> _Übungstext_:
>>>>

2. Voraussetzung einer Verletzung des Art. 18 I AEUV ist, dass eine Diskriminierung aus Gründen der Staatsangehörigkeit erfolgt.

a) Zunächst ist der Prüfungsgegenstand näher zu bestimmen, indem entschieden wird, ob das InfrAG und das KraftStG einzeln, isoliert zu prüfen sind oder ob beide Maßnahmen als Gesetzespaket zusammen zu betrachten sind. Denn wie die Bundesregierung zutreffend ausführt, sind bei getrennter Prüfung beide Maßnahmen nicht zu beanstanden. Grundsätzlich ist ein Gesetz für sich und unabhängig von anderen zu beurteilen. Beim InfrAG und der Änderung des KraftStG sprechen aber folgende Umstände für eine Gesamtbetrachtung: Die Gesetze sind zeitgleich erlassen. Die Steuerermäßigung wurde damit begründet, dass ein Ausgleich für die Abgabe erfolgen soll. Demzufolge entspricht der steuerliche Ausgleich betragsmäßig der Höhe der Abgabe, insbesondere entspricht er mit 130 Euro dem Maximalbetrag der Abgabe. EuGH [46] Es ist daher festzustellen, dass zwischen den streitigen nationalen Maßnahmen sowohl in zeitlicher als auch in inhaltlicher Hinsicht ein so enger Zusammenhang besteht, dass es gerechtfertigt ist, sie im Hinblick auf das Unionsrecht, insbesondere auf Art. 18 AEUV, zusammen zu beurteilen. Das Bestehen eines solchen Zusammenhangs hat die Bundesrepublik Deutschland im Übrigen, wie sich aus Rn. 28 des vorliegenden Urteils ergibt, auch eingeräumt. Dieser Zusammenbetrachtung wird in den Besprechungen des Urteils allgemein zugestimmt, z. B. von Ogorek JA 2020, 76.

b) Eine Diskriminierung hat zur Voraussetzung, dass eine Ungleichbehandlung zum Nachteil von Ausländern erfolgt (Boehme-Neßler NVwZ 2014, 98). Weder das InfrAG noch das KraftStG machen eine Rechtsfolge von einer bestimmten Staatsangehörigkeit abhängig, sondern von der Zulassung von Kfz im Inland oder Ausland, enthalten also keine unmittelbare Diskriminierung (Manger-Nestler/Will JA 2020, 43). Darüber hinaus erfasst das in Art. 18 Abs. 1 AEUV verankerte Verbot der Diskriminierung aus Gründen der Staatsangehörigkeit nicht nur unmittelbare Diskriminierungen aus Gründen der Staatsangehörigkeit, sondern alle Formen der mittelbaren Diskriminierung, die durch die Anwendung anderer Unterscheidungsmerkmale tatsächlich zum gleichen Ergebnis führen (vgl. in diesem Sinne Urteil vom 13. April 2010, Bressol u. a., C‑73/08 Rn. 40 und die dort angeführte Rspr.).

<<<<

> _Übungsaufgaben_:
**A)** Zitiere aus dem Übungstext die Stelle von „b) Eine Diskriminierung“ bis „dort angeführte Rspr.).“.
**B)** Stimmen die folgenden Aussagen mit dem Übungstext überein? Antworte jeweils mit Ja oder Nein und führe die entscheidenden Worte wörtlich an. (i) Laut Bundesregierung sind beide Maßnahmen bei getrennter Prüfung nicht zu beanstanden. (ii) Der steuerliche Ausgleich beträgt höchstens 150 Euro. (iii) InfrAG und KraftStG machen eine Rechtsfolge von einer bestimmten Staatsangehörigkeit abhängig.
Die Zeilen spielen hierfür keine Rolle.

> _Mitgelieferte Daten_:
>>>>

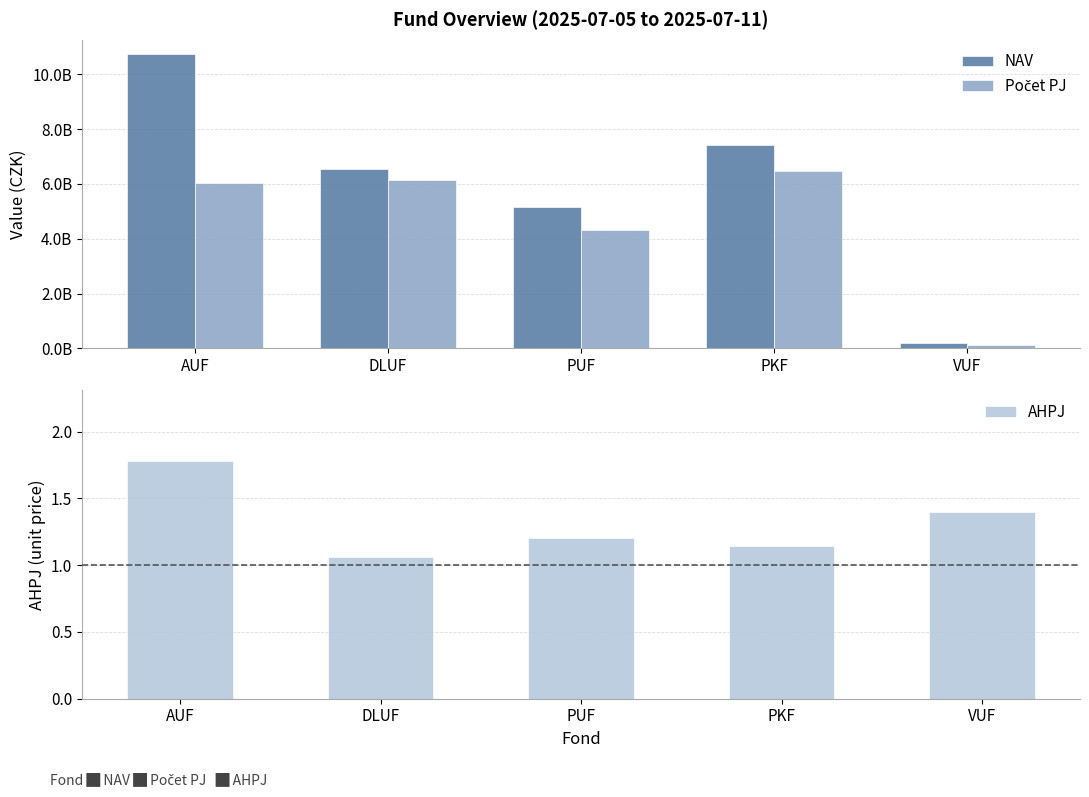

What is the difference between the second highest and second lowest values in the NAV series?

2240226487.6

<<<<
>>>>

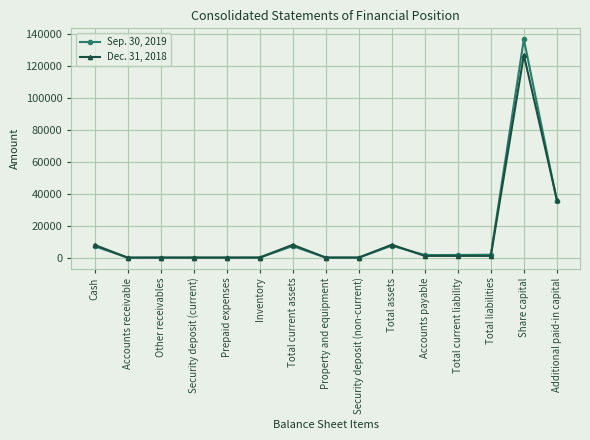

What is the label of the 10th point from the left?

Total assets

<<<<

> _Lösungen nach Nummer_:
**A)**
b) Eine Diskriminierung hat zur Voraussetzung, dass eine Ungleichbehandlung zum Nachteil von Ausländern erfolgt (Boehme-Neßler NVwZ 2014, 98). Weder das InfrAG noch das KraftStG machen eine Rechtsfolge von einer bestimmten Staatsangehörigkeit abhängig, sondern von der Zulassung von Kfz im Inland oder Ausland, enthalten also keine unmittelbare Diskriminierung (Manger-Nestler/Will JA 2020, 43). Darüber hinaus erfasst das in Art. 18 Abs. 1 AEUV verankerte Verbot der Diskriminierung aus Gründen der Staatsangehörigkeit nicht nur unmittelbare Diskriminierungen aus Gründen der Staatsangehörigkeit, sondern alle Formen der mittelbaren Diskriminierung, die durch die Anwendung anderer Unterscheidungsmerkmale tatsächlich zum gleichen Ergebnis führen (vgl. in diesem Sinne Urteil vom 13. April 2010, Bressol u. a., C‑73/08 Rn. 40 und die dort angeführte Rspr.).

**B)**
(i) Ja: „wie die Bundesregierung zutreffend ausführt, sind bei getrennter Prüfung beide Maßnahmen nicht zu beanstanden“
(ii) Nein: „entspricht er mit 130 Euro dem Maximalbetrag der Abgabe“
(iii) Nein: „Weder das InfrAG noch das KraftStG machen eine Rechtsfolge von einer bestimmten Staatsangehörigkeit abhängig“